Authelia is an open-source authentication and authorization server and portal. It is used in the SWAG stack as an authentication agent and an SSO portal.

Service info

The Authelia container uses the ghcr.io/authelia/authelia Docker image, versionĀ 4.36.2.

Configuration

To-do: document Authelia's configuration.

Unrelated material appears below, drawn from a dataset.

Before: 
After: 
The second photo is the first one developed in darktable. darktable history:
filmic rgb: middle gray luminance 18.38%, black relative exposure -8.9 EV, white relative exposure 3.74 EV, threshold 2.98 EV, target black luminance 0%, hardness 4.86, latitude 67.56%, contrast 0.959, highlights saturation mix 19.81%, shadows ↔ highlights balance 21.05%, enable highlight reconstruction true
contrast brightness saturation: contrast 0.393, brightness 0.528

Authelia is configured to use a YAML file to store users, since there are not enough users that switching to an SQL database is justified.

Access

Authelia is published at auth.kasad.com.

Because Authelia is used as the authentication backend for Cloudflare Access, it bypasses Access auth. Otherwise an infinite loop would occur, where Cloudflare tries to access Authelia as the auth backend and Authelia tries to redirect back to Cloudflare for pre-auth.

Deployment

Authelia runs in a single container. It's currently part of the SWAG stack. It can (and probably should) be separated into its own stack. The Docker Compose service configuration for it is:

services:
  # ...
  authelia:
    image: ghcr.io/authelia/authelia:4.36.4
    container_name: authelia
    user: '938:941' # swag:servlets
    environment:
      - TZ=America/Los_Angeles
    volumes:
      - /srv/swag/authelia_config:/config
    restart: unless-stopped

Usage

Authelia (auth.kasad.com) is used as an authentication backend for Cloudflare Zero Trust. It is also used as the authentication provider for the following web apps using the OpenID Connect specification:

  • Jellyfin
  • Portainer
  • BookStack
  • Vikunja
  • Guacamole

Currently, it does not appear to be possible to use Authelia for Paperless-NGX or Bitwarden.